[BEGIN ENTRIES SHOWN]

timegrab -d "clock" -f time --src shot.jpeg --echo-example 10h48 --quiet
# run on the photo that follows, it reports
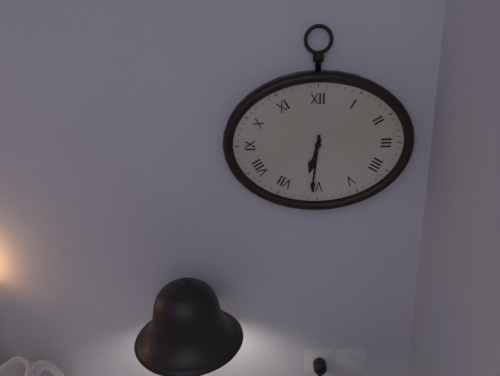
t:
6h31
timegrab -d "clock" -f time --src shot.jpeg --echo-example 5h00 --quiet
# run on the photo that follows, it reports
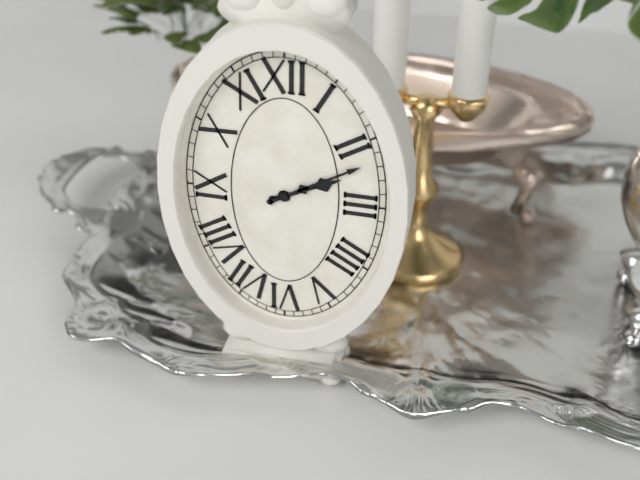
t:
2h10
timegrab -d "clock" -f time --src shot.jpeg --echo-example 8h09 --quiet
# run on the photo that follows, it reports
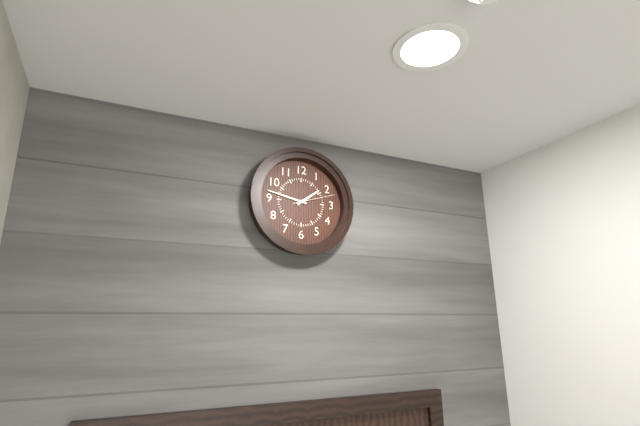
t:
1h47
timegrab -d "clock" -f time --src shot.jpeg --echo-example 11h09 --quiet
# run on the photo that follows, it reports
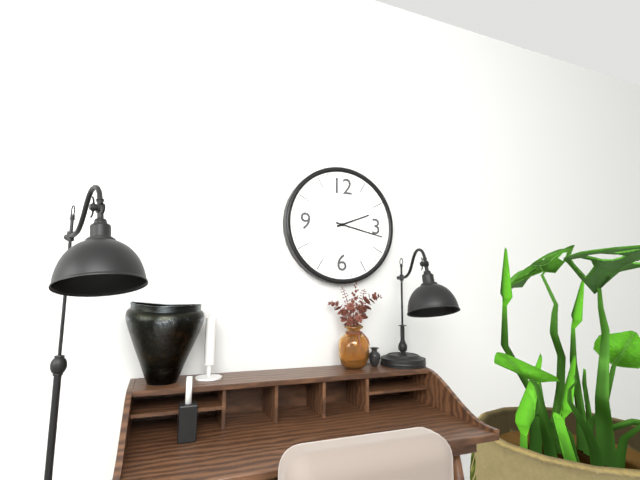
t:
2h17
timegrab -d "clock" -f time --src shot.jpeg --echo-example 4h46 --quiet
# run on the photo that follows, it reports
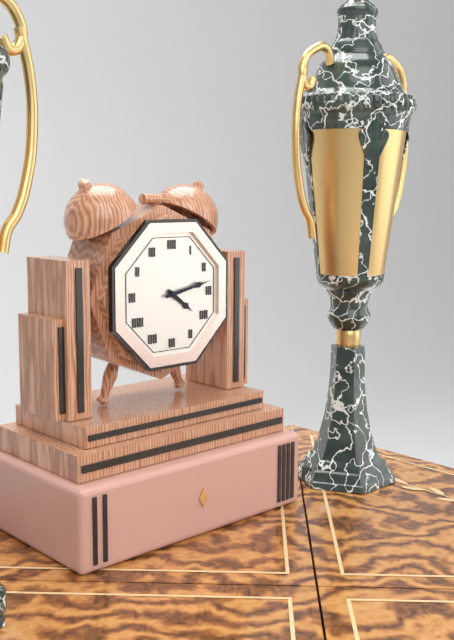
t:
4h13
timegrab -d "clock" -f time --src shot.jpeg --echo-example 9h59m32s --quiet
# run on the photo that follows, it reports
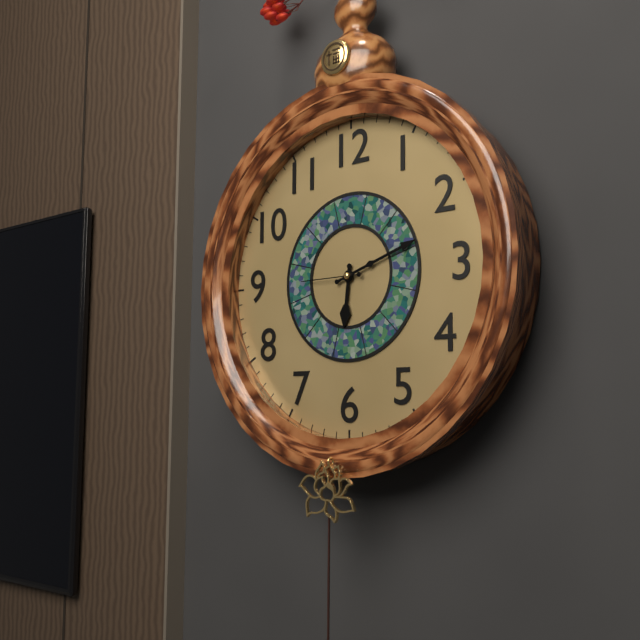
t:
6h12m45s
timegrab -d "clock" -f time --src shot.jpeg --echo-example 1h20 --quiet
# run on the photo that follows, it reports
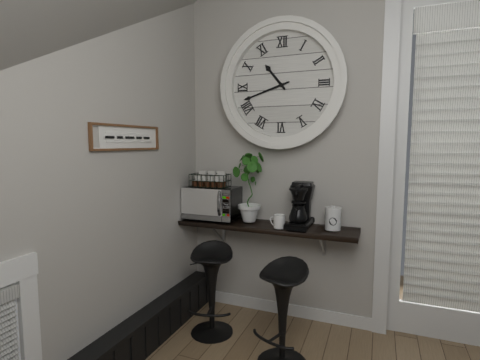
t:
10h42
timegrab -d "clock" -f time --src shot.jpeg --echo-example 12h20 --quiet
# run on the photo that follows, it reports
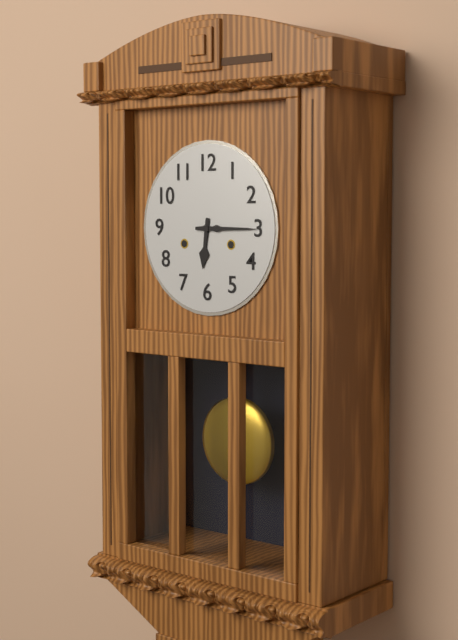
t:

[END ENTRIES SHOWN]
[BEGIN ENTRIES SHOWN]

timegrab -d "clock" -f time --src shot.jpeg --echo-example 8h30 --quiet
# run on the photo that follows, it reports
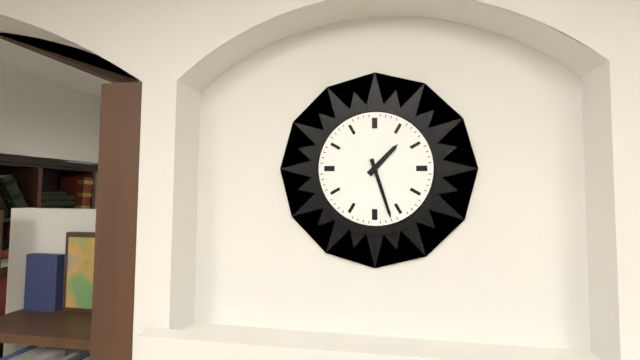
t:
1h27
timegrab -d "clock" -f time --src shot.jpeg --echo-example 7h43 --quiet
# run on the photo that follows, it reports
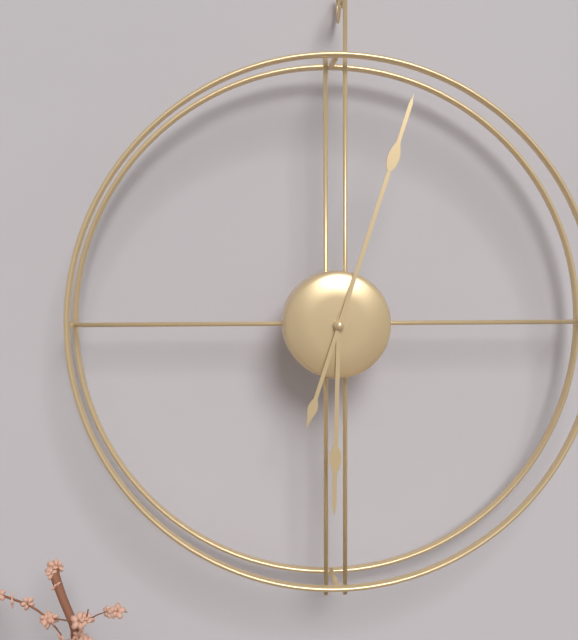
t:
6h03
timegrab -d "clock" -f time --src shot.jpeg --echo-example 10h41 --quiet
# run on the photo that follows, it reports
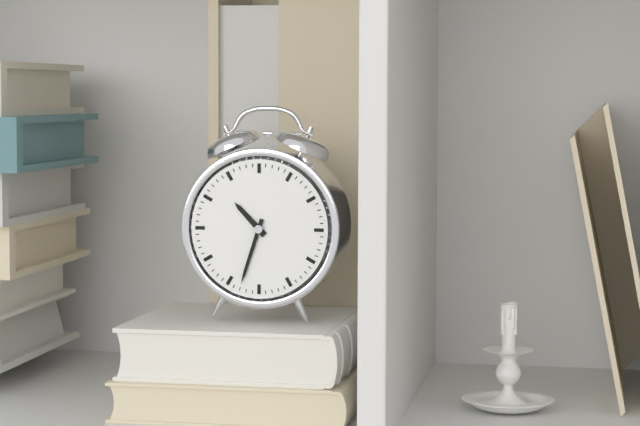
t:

[END ENTRIES SHOWN]

| STATED GOAL |
Return every line of the records above that contains the word "shot", and treat uppercase and lowercase letters as different.

| PROBLEM SOLUTION |
timegrab -d "clock" -f time --src shot.jpeg --echo-example 10h48 --quiet
timegrab -d "clock" -f time --src shot.jpeg --echo-example 5h00 --quiet
timegrab -d "clock" -f time --src shot.jpeg --echo-example 8h09 --quiet
timegrab -d "clock" -f time --src shot.jpeg --echo-example 11h09 --quiet
timegrab -d "clock" -f time --src shot.jpeg --echo-example 4h46 --quiet
timegrab -d "clock" -f time --src shot.jpeg --echo-example 9h59m32s --quiet
timegrab -d "clock" -f time --src shot.jpeg --echo-example 1h20 --quiet
timegrab -d "clock" -f time --src shot.jpeg --echo-example 12h20 --quiet
timegrab -d "clock" -f time --src shot.jpeg --echo-example 8h30 --quiet
timegrab -d "clock" -f time --src shot.jpeg --echo-example 7h43 --quiet
timegrab -d "clock" -f time --src shot.jpeg --echo-example 10h41 --quiet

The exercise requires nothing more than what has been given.